The only popular structured binary serialization format that matches it is the less-capable
and never-standardized MessagePack, upon which the design of CBOR was based.
CBOR's light weight is due to its consistent use of a single byte header for every element.
In fact, that single-byte header can be used as a jump-table for super-fast CBOR decoding.
It defines whether the element is an unsigned integer, a negative integer, a byte string,
a UTF-8 text string, an array, a map, a tagged item or certain special "simple" values like
`true`, `false`, and `null`.
Tags allow developers to define extended and composite data types.
Devices in the Internet of Things and other embedded systems often operate under tight
constraints of processing power, storage, and bandwidth.
CBOR is designed to be simple to encode and decode, with one popular C++ codec consisting
of only about 900 lines of code, and one Python implementation having less than 500 lines!
Over 200 Github repositories are tagged CBOR.
Numerous CBOR codecs exist across many popular languages, and sites like CBOR.io exist as
hubs to point developers to documentation, implementations, and other tools.

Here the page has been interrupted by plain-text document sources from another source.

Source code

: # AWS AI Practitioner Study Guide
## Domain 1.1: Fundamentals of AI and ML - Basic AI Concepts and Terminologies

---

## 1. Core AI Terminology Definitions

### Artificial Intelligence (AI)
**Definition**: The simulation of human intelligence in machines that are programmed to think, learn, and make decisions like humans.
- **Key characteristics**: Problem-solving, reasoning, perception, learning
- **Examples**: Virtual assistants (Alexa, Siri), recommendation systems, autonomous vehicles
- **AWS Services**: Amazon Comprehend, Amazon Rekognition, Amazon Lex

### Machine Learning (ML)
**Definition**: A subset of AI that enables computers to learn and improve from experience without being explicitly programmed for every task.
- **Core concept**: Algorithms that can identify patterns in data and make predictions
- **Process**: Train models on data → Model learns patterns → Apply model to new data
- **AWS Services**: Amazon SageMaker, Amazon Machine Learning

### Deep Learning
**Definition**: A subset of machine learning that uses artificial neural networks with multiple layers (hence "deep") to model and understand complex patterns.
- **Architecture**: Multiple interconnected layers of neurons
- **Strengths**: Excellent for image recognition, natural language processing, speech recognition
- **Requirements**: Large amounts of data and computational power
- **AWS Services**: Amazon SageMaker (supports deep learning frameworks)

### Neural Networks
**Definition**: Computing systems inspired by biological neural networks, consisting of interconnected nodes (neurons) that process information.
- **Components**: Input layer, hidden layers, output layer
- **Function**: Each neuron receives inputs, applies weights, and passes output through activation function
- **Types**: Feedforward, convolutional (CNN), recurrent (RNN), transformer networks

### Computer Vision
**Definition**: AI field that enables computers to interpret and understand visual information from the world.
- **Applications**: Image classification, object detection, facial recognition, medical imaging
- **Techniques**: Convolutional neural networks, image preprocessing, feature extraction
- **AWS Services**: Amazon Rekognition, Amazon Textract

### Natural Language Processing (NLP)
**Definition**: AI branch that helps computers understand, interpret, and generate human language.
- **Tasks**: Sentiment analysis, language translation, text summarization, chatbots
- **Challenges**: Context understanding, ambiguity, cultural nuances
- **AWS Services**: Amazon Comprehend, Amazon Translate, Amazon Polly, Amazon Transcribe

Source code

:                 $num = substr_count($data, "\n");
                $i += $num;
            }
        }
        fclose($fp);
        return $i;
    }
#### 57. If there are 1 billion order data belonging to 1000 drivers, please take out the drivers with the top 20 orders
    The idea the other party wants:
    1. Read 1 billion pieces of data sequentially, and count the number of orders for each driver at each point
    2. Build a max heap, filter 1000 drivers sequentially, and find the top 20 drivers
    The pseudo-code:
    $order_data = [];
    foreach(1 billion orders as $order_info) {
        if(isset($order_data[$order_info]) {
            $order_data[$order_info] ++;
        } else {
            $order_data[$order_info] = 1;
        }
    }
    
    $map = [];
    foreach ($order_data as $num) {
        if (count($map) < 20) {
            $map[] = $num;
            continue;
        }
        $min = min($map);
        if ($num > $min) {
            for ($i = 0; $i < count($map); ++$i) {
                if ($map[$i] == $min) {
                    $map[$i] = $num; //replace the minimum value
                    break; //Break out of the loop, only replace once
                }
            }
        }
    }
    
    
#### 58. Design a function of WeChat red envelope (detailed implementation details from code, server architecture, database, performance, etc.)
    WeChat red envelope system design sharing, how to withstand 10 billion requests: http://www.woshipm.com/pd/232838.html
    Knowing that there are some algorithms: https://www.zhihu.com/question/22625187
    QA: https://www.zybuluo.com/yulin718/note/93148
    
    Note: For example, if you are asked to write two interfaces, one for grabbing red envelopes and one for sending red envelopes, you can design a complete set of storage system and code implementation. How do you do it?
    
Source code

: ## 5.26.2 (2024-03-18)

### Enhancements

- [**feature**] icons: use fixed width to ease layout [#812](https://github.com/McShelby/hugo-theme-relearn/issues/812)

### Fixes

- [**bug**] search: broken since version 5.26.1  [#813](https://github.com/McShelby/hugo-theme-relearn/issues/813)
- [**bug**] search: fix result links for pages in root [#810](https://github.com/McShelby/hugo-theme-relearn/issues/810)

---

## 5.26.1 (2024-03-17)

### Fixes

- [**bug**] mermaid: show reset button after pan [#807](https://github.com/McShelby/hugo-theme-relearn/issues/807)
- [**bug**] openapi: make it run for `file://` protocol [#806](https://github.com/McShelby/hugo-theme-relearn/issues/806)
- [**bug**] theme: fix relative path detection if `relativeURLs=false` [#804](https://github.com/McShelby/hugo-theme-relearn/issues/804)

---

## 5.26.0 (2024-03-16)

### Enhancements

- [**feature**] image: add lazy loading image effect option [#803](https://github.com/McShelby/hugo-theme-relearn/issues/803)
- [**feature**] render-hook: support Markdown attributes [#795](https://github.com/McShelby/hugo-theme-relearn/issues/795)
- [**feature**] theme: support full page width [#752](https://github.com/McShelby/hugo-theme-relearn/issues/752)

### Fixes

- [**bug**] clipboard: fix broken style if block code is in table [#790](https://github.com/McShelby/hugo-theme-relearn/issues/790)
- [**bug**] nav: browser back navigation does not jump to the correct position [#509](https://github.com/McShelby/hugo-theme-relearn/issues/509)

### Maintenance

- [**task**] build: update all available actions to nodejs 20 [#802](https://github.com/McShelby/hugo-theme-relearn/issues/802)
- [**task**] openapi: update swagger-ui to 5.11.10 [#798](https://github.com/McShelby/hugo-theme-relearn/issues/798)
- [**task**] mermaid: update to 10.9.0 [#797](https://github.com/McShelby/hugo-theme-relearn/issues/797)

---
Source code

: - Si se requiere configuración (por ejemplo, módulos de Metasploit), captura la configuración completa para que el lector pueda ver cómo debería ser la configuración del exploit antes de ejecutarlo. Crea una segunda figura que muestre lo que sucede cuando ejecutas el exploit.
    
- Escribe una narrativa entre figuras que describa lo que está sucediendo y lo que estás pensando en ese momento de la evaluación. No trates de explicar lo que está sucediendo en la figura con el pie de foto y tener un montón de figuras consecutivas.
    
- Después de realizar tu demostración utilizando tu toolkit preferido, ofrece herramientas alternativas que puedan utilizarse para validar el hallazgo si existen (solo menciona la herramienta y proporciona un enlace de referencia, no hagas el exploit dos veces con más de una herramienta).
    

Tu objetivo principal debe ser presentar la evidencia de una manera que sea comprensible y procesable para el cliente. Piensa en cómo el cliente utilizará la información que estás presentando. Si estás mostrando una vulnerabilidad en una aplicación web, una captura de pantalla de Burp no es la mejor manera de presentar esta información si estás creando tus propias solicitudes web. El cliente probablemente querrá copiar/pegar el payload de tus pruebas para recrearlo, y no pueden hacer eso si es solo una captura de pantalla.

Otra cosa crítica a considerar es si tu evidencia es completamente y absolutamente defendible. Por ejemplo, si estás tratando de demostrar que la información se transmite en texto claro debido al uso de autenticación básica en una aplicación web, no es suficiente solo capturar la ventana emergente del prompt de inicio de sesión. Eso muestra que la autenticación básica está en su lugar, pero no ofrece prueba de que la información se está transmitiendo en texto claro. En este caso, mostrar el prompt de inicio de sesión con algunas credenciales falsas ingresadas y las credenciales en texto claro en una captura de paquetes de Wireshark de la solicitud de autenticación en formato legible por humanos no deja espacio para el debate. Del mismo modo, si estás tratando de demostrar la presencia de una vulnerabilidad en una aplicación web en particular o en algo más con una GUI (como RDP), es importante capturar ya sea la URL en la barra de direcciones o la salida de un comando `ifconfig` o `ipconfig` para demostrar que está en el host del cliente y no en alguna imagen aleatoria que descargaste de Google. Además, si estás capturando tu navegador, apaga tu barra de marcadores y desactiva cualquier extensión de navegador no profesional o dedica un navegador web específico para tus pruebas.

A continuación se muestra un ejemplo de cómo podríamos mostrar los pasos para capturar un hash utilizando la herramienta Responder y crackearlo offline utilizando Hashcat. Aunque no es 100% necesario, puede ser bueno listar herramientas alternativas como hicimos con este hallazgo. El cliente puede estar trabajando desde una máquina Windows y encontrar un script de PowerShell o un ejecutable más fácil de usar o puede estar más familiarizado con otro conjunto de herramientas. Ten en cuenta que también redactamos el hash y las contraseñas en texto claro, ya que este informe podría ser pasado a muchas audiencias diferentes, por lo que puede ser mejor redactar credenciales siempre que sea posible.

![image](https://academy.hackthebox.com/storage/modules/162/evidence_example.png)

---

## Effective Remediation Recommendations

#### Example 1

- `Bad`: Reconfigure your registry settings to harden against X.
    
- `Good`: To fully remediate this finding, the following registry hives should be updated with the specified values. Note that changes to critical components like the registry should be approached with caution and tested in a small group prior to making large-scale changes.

Last but not least, CBOR is *standardized*.
In addition to RFC 8949, which is the core CBOR spec, the IETF Datatracker shows 23 RFCs,
as well as 16 active Internet Drafts that reference CBOR in their title.
Another important RFC is 8610: The Concise Data Definition Language (CDDL), which is
a schema description notation for CBOR.
Blockchain Commons uses CDDL to describe all of our CBOR-based structures, notably those
of our Gordian Envelope Internet Draft.
Additionally IANA, the Internet Assigned Numbers Authority, maintains a registry of CBOR tags,
which helps developers coordinate extending CBOR data types.
But there's one more thing that makes CBOR a particularly great choice for what we're doing at Blockchain Commons, and particular our requirements for Gordian Envelope.
Envelopes are "smart documents," and one of several things that makes them smart is that for a particular set of semantics to encode, there is a single unique way of encoding it. This is particularly important for cryptographic constructs like hashing and signing. Not many other data serialization formats have a standard way to do this.
Some, like ASN.1 define a specific encoding method like DER to do this.
Before text formats like JSON can be used as smart documents, the JSON has to be "canonicalized," which uses a rather involved algorithm needed to transform the document to enable repeatability, at the expense of human readability. Furthermore, there aren't many implementations of the JSON Canonicalization Scheme, and in
fact there are several ongoing competing efforts.
One might ask: if you're going to sacrifice readability, why not just go with a binary format with a single, standard, canonical form? and Gordian envelopes require all CBOR they contain to be deterministically encoded.
And that's why Blockchain Commons is excited about working with CBOR, and we're looking forward to hearing your questions and ideas.